Jane thought of the letter he had begun, years ago, in reply to his son. He had yet to end it and knew that it would never come to Take care, all my love . He kept the latest pages on him, along with a supply of fresh sheets, so that he could add more whenever he was faced with a long wait or a sleepless night. When he felt lonely, or afraid, he found that it helped to shape the part he was working on. Stanley became his distraction and his saviour, although there was really no 'became' about it. He had always played this role.
Where was he up to? The delivery room. He had been describing the moment of Stanley's birth.

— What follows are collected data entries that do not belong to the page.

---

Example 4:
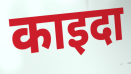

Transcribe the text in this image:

काइदा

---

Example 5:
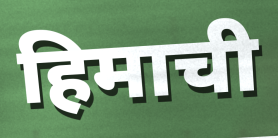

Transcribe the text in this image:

हिमाची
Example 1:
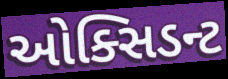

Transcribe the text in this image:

ઓક્સિડન્ટ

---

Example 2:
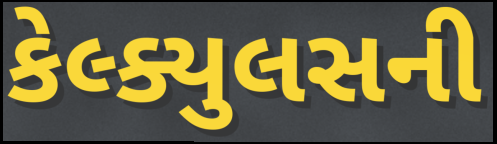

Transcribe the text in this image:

કેલ્ક્યુલસની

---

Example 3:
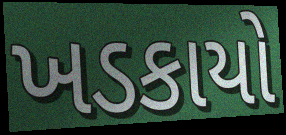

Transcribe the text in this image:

ખડકાયો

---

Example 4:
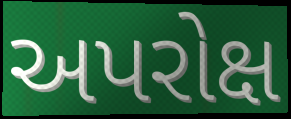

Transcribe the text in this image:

અપરોક્ષ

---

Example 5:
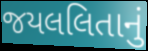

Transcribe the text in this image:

જયલલિતાનું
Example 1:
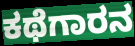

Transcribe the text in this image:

ಕಥೆಗಾರನ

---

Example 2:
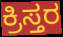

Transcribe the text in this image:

ಕ್ರಿಸ್ತರ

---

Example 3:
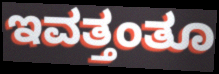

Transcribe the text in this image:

ಇವತ್ತಂತೂ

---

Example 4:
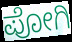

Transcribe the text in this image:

ಪೋಗಿ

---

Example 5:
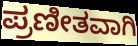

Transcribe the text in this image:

ಪ್ರಣೀತವಾಗಿ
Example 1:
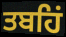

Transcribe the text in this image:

ਤਬਹਿਂ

Hey Stan, you know, your mummy burst into tears when I told her you were OK, and that you were a boy. I cried myself when the midwife put you in my arms. I sat with you while they took care of Mummy and even then, minutes old, you had your own little characteristics, your own set of expressions. I had to shade your eyes because the sunlight was streaming into the delivery room. I held your tiny hand in mine, and smelled the miraculous scent that was rising from your head. I will never forget that moment for as long as I live. I loved you all through Mummy's pregnancy, even though I didn't know what you looked like or how you might behave. In the second when you were born, I knew that I would do anything in my power to protect you from harm.

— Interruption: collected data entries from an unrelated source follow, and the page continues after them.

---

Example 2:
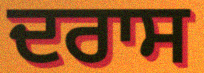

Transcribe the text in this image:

ਦਰਾਸ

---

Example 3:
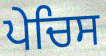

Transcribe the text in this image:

ਪੇਚਿਸ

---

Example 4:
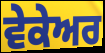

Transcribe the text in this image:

ਵੇਕੇਅਰ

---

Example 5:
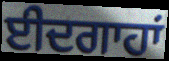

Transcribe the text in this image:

ਈਦਗਾਹਾਂ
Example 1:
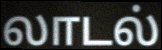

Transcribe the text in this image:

லாடல்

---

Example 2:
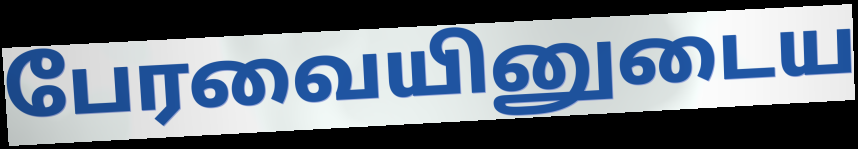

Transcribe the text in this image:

You will discover music, books and art, things that will sometimes move you to tears with their beauty. There will be friends of your own, and people you will love. There will be great happiness, and some sadness too, but even that is a good thing, an important thing to experience. I can't wait until you are old enough so that I can play football with you, and laugh and joke with you, and show you all the amazing things there are to see. I'll take you diving on the Great Barrier Reef. You won't believe it.
Jane had his fingers under the edge of the hatch, lifting it, thinking of moon wrasse and morwong and blue puller, when he realised that its cack-handed replacement was nothing of the sort. It was a deadly come-on, the bait filaments jangling on a devil fish's head.